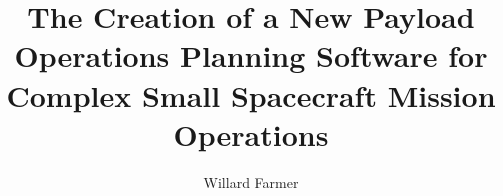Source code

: \documentclass[equalmargins,oneside,openany]{ut-thesis}
\author{Willard Farmer}
\title{The Creation of a New Payload Operations Planning Software for Complex Small Spacecraft Mission Operations}
\begin{document}
\frontmatter %

    \maketitle
    \begin{abstract}
	
    \end{abstract}
    
    \begin{acknowledgements}
	
    \end{acknowledgements}
    
    \begin{spacing}{1.2}
	\tableofcontents
    \end{spacing}

    \listoffigures
    \listoftables
    \printnoidxglossary[type =\acronymtype, title=List of Acronyms]
    \cleardoublepage{}
	
\mainmatter{}


     

         
           
           

	
\begin{appendices}
\end{appendices}
    	
\backmatter{}
%
\printbibliography[heading=bibintoc, title= {References}]
\end{document}
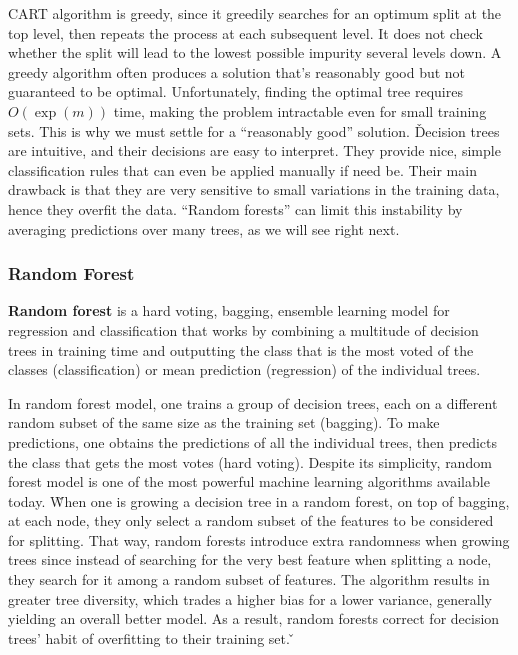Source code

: CART algorithm is greedy, since it greedily searches for an optimum split at the top level, then repeats the process
at each subsequent level. It does not check whether the split will lead to the lowest possible impurity
several levels down. A greedy algorithm often produces a solution that's reasonably good but not guaranteed to be
optimal. Unfortunately, finding the optimal tree requires $O(\exp(m))$ time, making the problem intractable even for
small training sets. This is why we must settle for a ``reasonably good'' solution. \v

Decision trees are intuitive, and their decisions are easy to interpret. They provide nice, simple classification
rules that can even be applied manually if need be. Their main drawback is that they are very sensitive to small
variations in the training data, hence they overfit the data. ``Random forests'' can limit this instability by
averaging predictions over many trees, as we will see right next.

\subsubsection{Random Forest}

\textbf{Random forest} is a hard voting, bagging, ensemble learning model for regression and classification that works
by combining a multitude of decision trees in training time and outputting the class that is the most voted of the
classes (classification) or mean prediction (regression) of the individual trees.
\ed

In random forest model, one trains a group of decision trees, each on a different random subset of the same size as
the training set (bagging). To make predictions, one obtains the predictions of all the individual trees, then
predicts the class that gets the most votes (hard voting). Despite its simplicity, random forest model is one of the
most powerful machine learning algorithms available today. \v

When one is growing a decision tree in a random forest, on top of bagging, at each node, they only select a random
subset of the features to be considered for splitting. That way, random forests introduce extra randomness when
growing trees since instead of searching for the very best feature when splitting a node, they search for it among a
random subset of features. The algorithm results in greater tree diversity, which trades a higher bias for a lower
variance, generally yielding an overall better model. As a result, random forests correct for decision trees' habit
of overfitting to their training set. \v

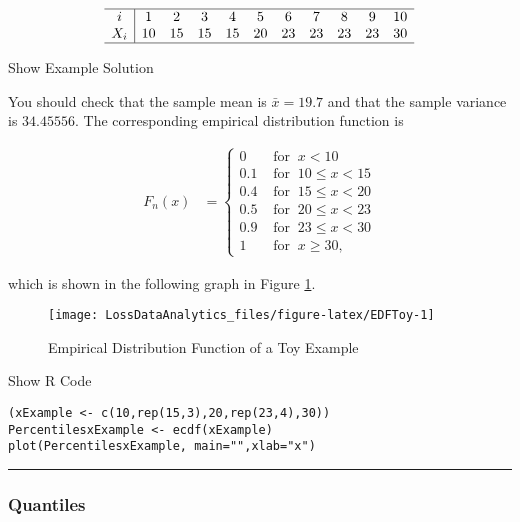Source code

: \documentclass[]{book}
\theoremstyle{definition}
\theoremstyle{definition}
\theoremstyle{definition}
\theoremstyle{remark}
\begin{document}
\[\begin{array}{c|cccccccccc}
\hline
i &1&2&3&4&5&6&7&8&9&10 \\
X_i& 10 &15 &15 &15 &20 &23 &23 &23 &23 &30\\
\hline
\end{array}\]

Show Example Solution

\hypertarget{toggleExampleSelect.1.1}{}
You should check that the sample mean is \(\bar{x} = 19.7\) and that the
sample variance is \(34.45556\). The corresponding empirical
distribution function is

\[\begin{aligned}
F_n(x) &=
\left\{
\begin{array}{ll}
0 & \text{ for }\ x<10 \\
0.1 & \text{ for }\ 10 \leq x<15 \\
0.4 & \text{ for }\ 15 \leq x<20 \\
0.5 & \text{ for }\ 20 \leq x<23 \\
0.9 & \text{ for }\ 23 \leq x<30 \\
1 & \text{ for }\ x \geq 30,
\end{array}
\right.\end{aligned}\]

which is shown in the following graph in Figure \ref{fig:EDFToy}.

\begin{figure}

{\centering \texttt{[image: LossDataAnalytics\_files/figure-latex/EDFToy-1]} 

}

\caption{Empirical Distribution Function of a Toy Example}\label{fig:EDFToy}
\end{figure}

Show R Code

\hypertarget{toggleToy}{}
\begin{verbatim}
(xExample <- c(10,rep(15,3),20,rep(23,4),30))
PercentilesxExample <- ecdf(xExample)
plot(PercentilesxExample, main="",xlab="x")
\end{verbatim}

\begin{center}\rule{0.5\linewidth}{\linethickness}\end{center}

\subsubsection{Quantiles}\label{S:MS:QuantileEstimator}
\end{document}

----

§ **What you will do**
Set down every line of the entries above again, exactly as written, but not the pictures.

§ **Answer section**
Source code

: \documentclass[equalmargins,oneside,openany]{ut-thesis}
\author{Willard Farmer}
\title{The Creation of a New Payload Operations Planning Software for Complex Small Spacecraft Mission Operations}
\begin{document}
\frontmatter %

    \maketitle
    \begin{abstract}
	
    \end{abstract}
    
    \begin{acknowledgements}
	
    \end{acknowledgements}
    
    \begin{spacing}{1.2}
	\tableofcontents
    \end{spacing}

    \listoffigures
    \listoftables
    \printnoidxglossary[type =\acronymtype, title=List of Acronyms]
    \cleardoublepage{}
	
\mainmatter{}


     

         
           
           

	
\begin{appendices}
\end{appendices}
    	
\backmatter{}
%
\printbibliography[heading=bibintoc, title= {References}]
\end{document}
Source code

: CART algorithm is greedy, since it greedily searches for an optimum split at the top level, then repeats the process
at each subsequent level. It does not check whether the split will lead to the lowest possible impurity
several levels down. A greedy algorithm often produces a solution that's reasonably good but not guaranteed to be
optimal. Unfortunately, finding the optimal tree requires $O(\exp(m))$ time, making the problem intractable even for
small training sets. This is why we must settle for a ``reasonably good'' solution. \v

Decision trees are intuitive, and their decisions are easy to interpret. They provide nice, simple classification
rules that can even be applied manually if need be. Their main drawback is that they are very sensitive to small
variations in the training data, hence they overfit the data. ``Random forests'' can limit this instability by
averaging predictions over many trees, as we will see right next.

\subsubsection{Random Forest}

\textbf{Random forest} is a hard voting, bagging, ensemble learning model for regression and classification that works
by combining a multitude of decision trees in training time and outputting the class that is the most voted of the
classes (classification) or mean prediction (regression) of the individual trees.
\ed

In random forest model, one trains a group of decision trees, each on a different random subset of the same size as
the training set (bagging). To make predictions, one obtains the predictions of all the individual trees, then
predicts the class that gets the most votes (hard voting). Despite its simplicity, random forest model is one of the
most powerful machine learning algorithms available today. \v

When one is growing a decision tree in a random forest, on top of bagging, at each node, they only select a random
subset of the features to be considered for splitting. That way, random forests introduce extra randomness when
growing trees since instead of searching for the very best feature when splitting a node, they search for it among a
random subset of features. The algorithm results in greater tree diversity, which trades a higher bias for a lower
variance, generally yielding an overall better model. As a result, random forests correct for decision trees' habit
of overfitting to their training set. \v

Source code

: \documentclass[]{book}
\theoremstyle{definition}
\theoremstyle{definition}
\theoremstyle{definition}
\theoremstyle{remark}
\begin{document}
\[\begin{array}{c|cccccccccc}
\hline
i &1&2&3&4&5&6&7&8&9&10 \\
X_i& 10 &15 &15 &15 &20 &23 &23 &23 &23 &30\\
\hline
\end{array}\]

Show Example Solution

\hypertarget{toggleExampleSelect.1.1}{}
You should check that the sample mean is \(\bar{x} = 19.7\) and that the
sample variance is \(34.45556\). The corresponding empirical
distribution function is

\[\begin{aligned}
F_n(x) &=
\left\{
\begin{array}{ll}
0 & \text{ for }\ x<10 \\
0.1 & \text{ for }\ 10 \leq x<15 \\
0.4 & \text{ for }\ 15 \leq x<20 \\
0.5 & \text{ for }\ 20 \leq x<23 \\
0.9 & \text{ for }\ 23 \leq x<30 \\
1 & \text{ for }\ x \geq 30,
\end{array}
\right.\end{aligned}\]

which is shown in the following graph in Figure \ref{fig:EDFToy}.

\begin{figure}

{\centering \texttt{[image: LossDataAnalytics\_files/figure-latex/EDFToy-1]} 

}

\caption{Empirical Distribution Function of a Toy Example}\label{fig:EDFToy}
\end{figure}

Show R Code

\hypertarget{toggleToy}{}
\begin{verbatim}
(xExample <- c(10,rep(15,3),20,rep(23,4),30))
PercentilesxExample <- ecdf(xExample)
plot(PercentilesxExample, main="",xlab="x")
\end{verbatim}

\begin{center}\rule{0.5\linewidth}{\linethickness}\end{center}

\subsubsection{Quantiles}\label{S:MS:QuantileEstimator}
\end{document}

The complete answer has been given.